In several successive interventions, the Russian Federation representative
strongly opposed the integration of the modifications negociated in the GFC
(new paragraphs 10, 11 and 29), insisting on keeping the documents of
PrepCom2 as the basis of negociation, the formulation in the GFC document
being only considered as one proposition of modification among others.
The PrepCom President seemed genuinely surprised by this intervention and,
expressing himself in russian, tried to point a contradiction : Russia was
an active member of the Group of Friends of The Chair and as such had
accepted - by consensus - that the present formulation be transmitted to the
PrepCom to become the basis for negociation. But this was useless and the
Russian delegate was obviously deliberate in his position. This single
opposition, without any other comment by other delegations, was enough to
prevent the necessary consensus for moving forward and adopting the present
GFC text as a basis.
Upon proposal of the Chair, the Plenary then adopted the following formula
: the document prepared by the Group of Friends of the Chair will be
transmitted - among others - to the Sub-Committee B, and it would be up to
this Committee to decide whether it wants to integrate the proposed
modification in the draft - or not.
So the proposals are neither accepted nor refused; they remain in a sort of
limbo up to the first discussions of the Sub-Committee B. This introduces in
the mix and the issue an uncertainty that will make discussions even more
complex.
This brief exchange and decision, coming after the two hours lost this
morning on the "gorilla chest thumping" match between China and the US about
the accreditation of Human Rights in China, and the fact that the
Sub-Committee A will start its work on Internet Governance without a single
document to base its work upon, do not bode well for the coming two weeks.
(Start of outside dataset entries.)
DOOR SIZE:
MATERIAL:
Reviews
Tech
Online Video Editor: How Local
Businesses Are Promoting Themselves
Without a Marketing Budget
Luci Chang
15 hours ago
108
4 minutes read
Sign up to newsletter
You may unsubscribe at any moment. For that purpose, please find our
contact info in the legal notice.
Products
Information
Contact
The reason for the russian position are unclear. My tentative
interpretation is that russia is the Chair of the ITU WSIS Group and had
made detailed proposals about the role of the ITU in the follow-up and the
necessary reform of ITU in that context. Russia probably felt that the
formulationof the Group of Friends of the Chair does not allow enough
possibility for the ITU to play a major coordinating role in the follow-up
process and that would hamper the impetus to reform. Therefore, opposing the
new formulation is probably a way to bring back into the picture the
previous architecture with the coordinating body, the multi-stakeholder
teams and so on... and potentially the joint proposal by ITU and Unesco.
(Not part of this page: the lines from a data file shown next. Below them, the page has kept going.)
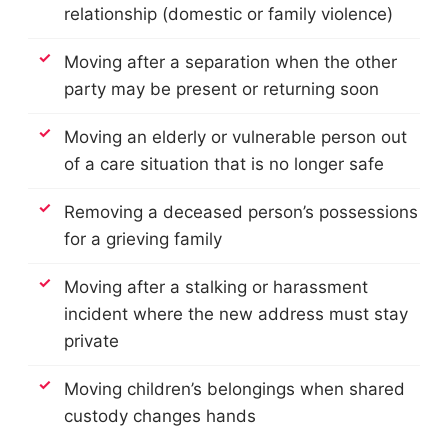
relationship (domestic or family violence)
Moving after a separation when the other
party may be present or returning soon
Moving an elderly or vulnerable person out
of a care situation that is no longer safe
Removing a deceased person’s possessions
for a grieving family
Moving after a stalking or harassment
incident where the new address must stay
private
Moving children’s belongings when shared
custody changes hands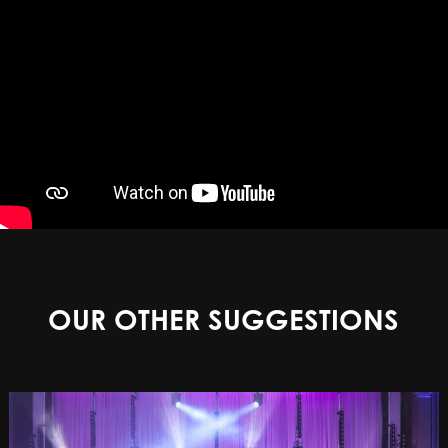
OUR OTHER SUGGESTIONS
This new situation will force civil society actors to ask themselves which
of the two architectures they want to support. And the choice may prove
difficult because each can be good or wrong depending on how it is
implemented :
- the initial architecture (multi-stakeholder teams along Thematic domains,
supported by international organizations, and with coordination mechanisms)
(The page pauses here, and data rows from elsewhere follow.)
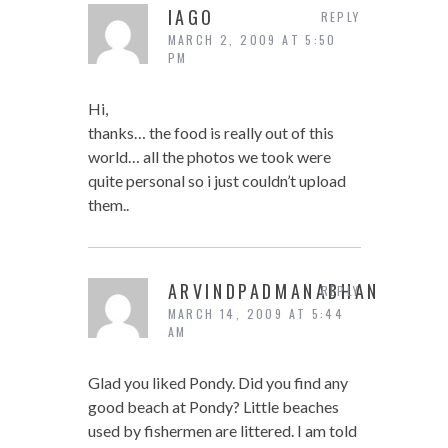
IAGO
REPLY
MARCH 2, 2009 AT 5:50
PM
Hi,
thanks… the food is really out of this
world… all the photos we took were
quite personal so i just couldn’t upload
them..
ARVINDPADMANABHAN
REPLY
MARCH 14, 2009 AT 5:44
AM
Glad you liked Pondy. Did you find any
good beach at Pondy? Little beaches
used by fishermen are littered. I am told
would be very good if the thematic Domains are coherent and mobilizing (and
not just the present hodge-podge of issues) and the multi-stakeholder teams
are really nimble, transparent and effective. But it could become a
bureacratic nightmare if international organizations seize control of the
system, set up MS Teams with "fully balanced geographic participation" (ie
thirty diplomats in each team because diplomats cannot agree among
themselves in regional groups to have less),and only produce annual reports
through a heavy secretariat mechanism.
- similarly, the new proposals by the Group of Friends of the Chair is today
weak, seems to lack any susbstantive commitment and even evacuates the "full
and effective" participation of all stakeholders and it seems much worse
than the first one in that respect. But, provided some smart changes are
brought into the formulations and some more constraining commitment are
obtained by governments, this architecture might in the end provide a much
lighter system, allowing more bottom-up emergence of initiative and their
flexible coordination.
The objective in all this might well be to find a set of rules that cannot
go too wrong in implementation and provides the greatest flexibility and
potential for greatness if it really works.
Good work in perspective for the Content and Themes Group this evening.